▶ _作業依頼 1_
診療と検査についての文章では、些細な症状でも重い病気ではないかと心配して受診する患者にはどのような人が多いと述べられていますか。
▶ _作業依頼 2_
診療と検査についての文章のうち、「第一線で診療していると、些細」から「や経済的負担が大きいからだ。」までを、両端の語句も含めて一字一句そのまま書き写してください。
▶ _作業依頼 3_
診療と検査についての文章を、最後の文の後から書き継いでください。

▶ _提供テキスト_
第一線で診療していると、些細な症状でも重い病気ではないかと心配で受診される患者さんが結構おられる。中年女性が多い。病歴診察で90%心配ないと判断しても100%大丈夫とは言えないので検査することが多い。高血圧や脂質異常などで定期通院されている患者さんの場合は経過をみることもある。実は病気の種類や時期によっては検査しても100%わかるわけではなく、結果に異常がなければ例えば98%大丈夫というところで、異常ありませんとそれ以上の検査を止めることも多い。精密な検査ほど身体的負担や経済的負担が大きいからだ。
保険診療は異常のない人は対象にしていないので、隣の奥さんが検査したからとか、なんだか心配だから安心のためにとかいうことでは検査できない。とは言っても初期には症状のない病気も多いし、七十過ぎの人に脳の画像検査をすれば頭脳明晰でも微小脳梗塞が見つかることも多い。

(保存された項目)
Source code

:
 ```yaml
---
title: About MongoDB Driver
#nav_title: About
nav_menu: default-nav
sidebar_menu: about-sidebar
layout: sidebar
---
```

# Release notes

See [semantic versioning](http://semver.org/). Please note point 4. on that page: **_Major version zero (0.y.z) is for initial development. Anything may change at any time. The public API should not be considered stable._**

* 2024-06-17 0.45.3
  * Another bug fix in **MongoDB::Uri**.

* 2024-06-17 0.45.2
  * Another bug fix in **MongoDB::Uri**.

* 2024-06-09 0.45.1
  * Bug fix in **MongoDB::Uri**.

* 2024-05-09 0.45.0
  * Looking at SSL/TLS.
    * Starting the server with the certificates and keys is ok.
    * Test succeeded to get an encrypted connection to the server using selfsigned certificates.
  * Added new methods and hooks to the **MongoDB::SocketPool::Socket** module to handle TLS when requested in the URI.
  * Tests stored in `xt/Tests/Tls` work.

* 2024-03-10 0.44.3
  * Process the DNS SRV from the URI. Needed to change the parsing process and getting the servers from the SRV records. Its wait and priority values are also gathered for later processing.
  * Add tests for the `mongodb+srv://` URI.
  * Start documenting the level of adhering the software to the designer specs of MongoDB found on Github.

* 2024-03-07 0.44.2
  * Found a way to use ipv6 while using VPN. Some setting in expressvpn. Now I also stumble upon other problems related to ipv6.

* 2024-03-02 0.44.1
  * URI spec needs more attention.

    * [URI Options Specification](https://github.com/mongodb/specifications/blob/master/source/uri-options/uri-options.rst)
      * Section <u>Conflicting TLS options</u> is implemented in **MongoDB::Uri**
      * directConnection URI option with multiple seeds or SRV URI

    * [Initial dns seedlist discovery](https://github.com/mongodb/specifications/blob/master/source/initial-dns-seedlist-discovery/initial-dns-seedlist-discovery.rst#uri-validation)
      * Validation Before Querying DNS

▶ _回答 1_
中年女性が多いと述べられています。

▶ _回答 2_
第一線で診療していると、些細な症状でも重い病気ではないかと心配で受診される患者さんが結構おられる。中年女性が多い。病歴診察で90%心配ないと判断しても100%大丈夫とは言えないので検査することが多い。高血圧や脂質異常などで定期通院されている患者さんの場合は経過をみることもある。実は病気の種類や時期によっては検査しても100%わかるわけではなく、結果に異常がなければ例えば98%大丈夫というところで、異常ありませんとそれ以上の検査を止めることも多い。精密な検査ほど身体的負担や経済的負担が大きいからだ。

▶ _回答 3_
費用と身体的負担のある検査をどのように実施するかは、表だって声高には議論されないが診療における費用対効果の問題で、本当は国民的な指針形成が必要と思う。医療費は高額で国の懐を圧迫していることを自覚する必要がある。
問題はどの国にもあります。日本は生活しやすさでは今のところ恵まれていますが、同調圧力で変化を嫌い問題に馴らされてしまうと、じり貧になる危険性があると危惧しています。